PROBLEM DETAILS
Although the data below contains pictures, please reproduce only its words, exactly.

MATERIAL PROVIDED
──────────────────────────────

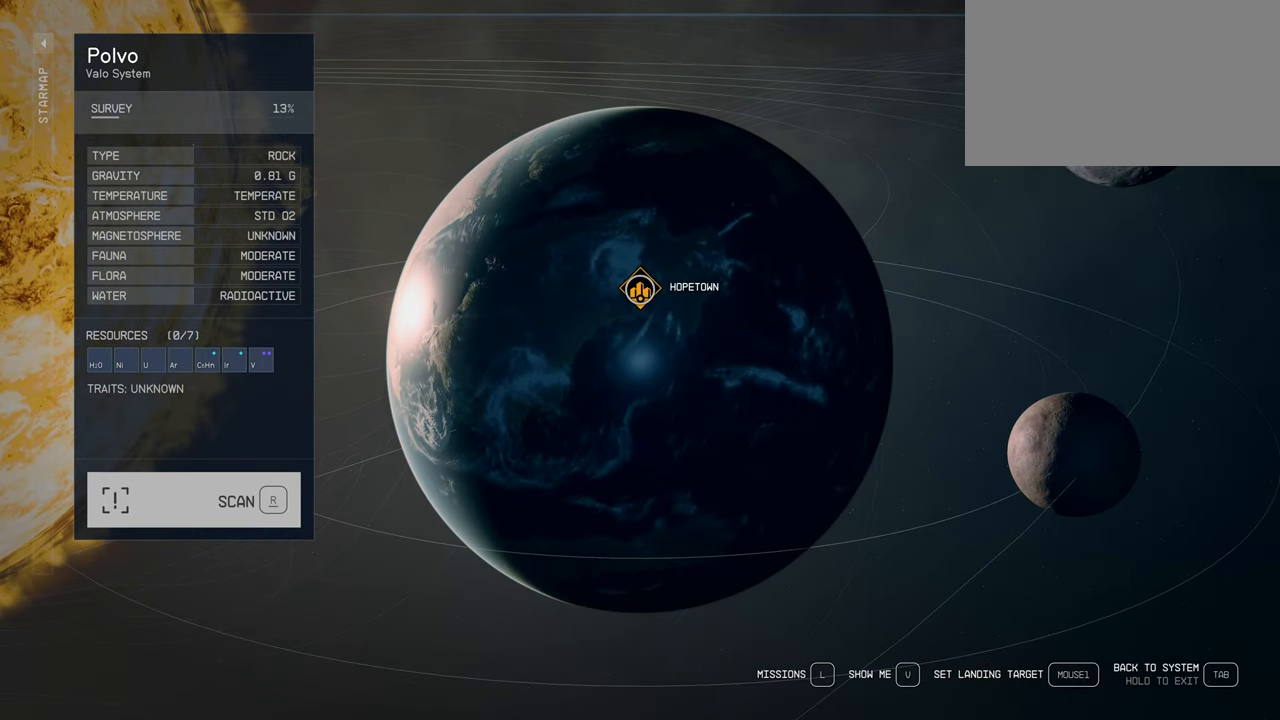
{"keys": [], "mouse": [], "events": []}
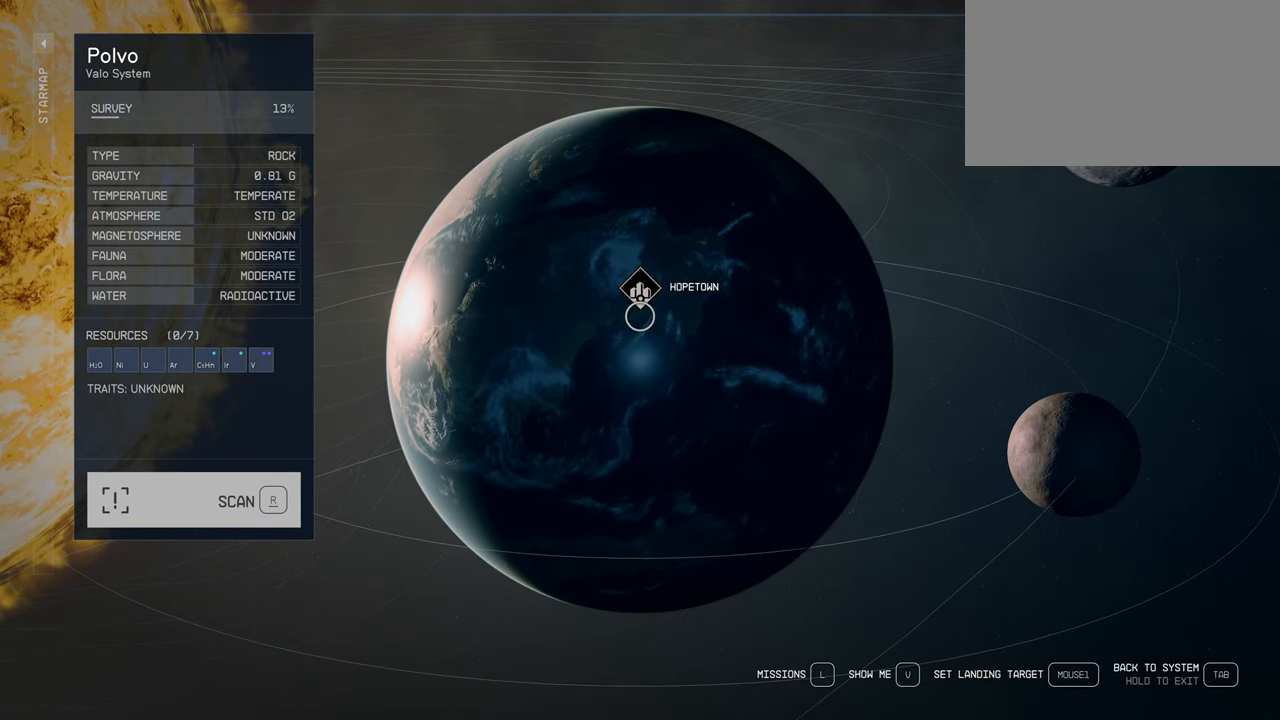
{"keys": [], "mouse": [], "events": []}
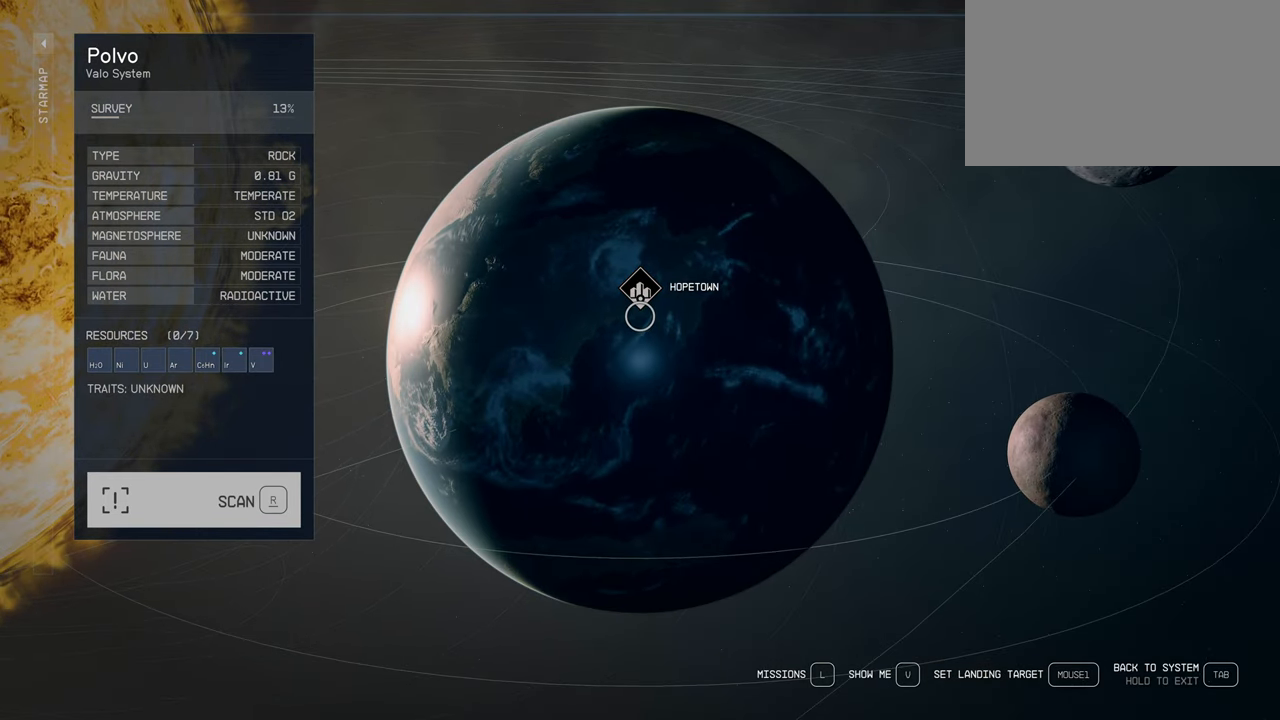
{"keys": [], "mouse": [], "events": []}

──────────────────────────────

YOUR RESPONSE
{"keys": [], "mouse": [], "events": []}
{"keys": [], "mouse": [], "events": []}
{"keys": [], "mouse": [], "events": []}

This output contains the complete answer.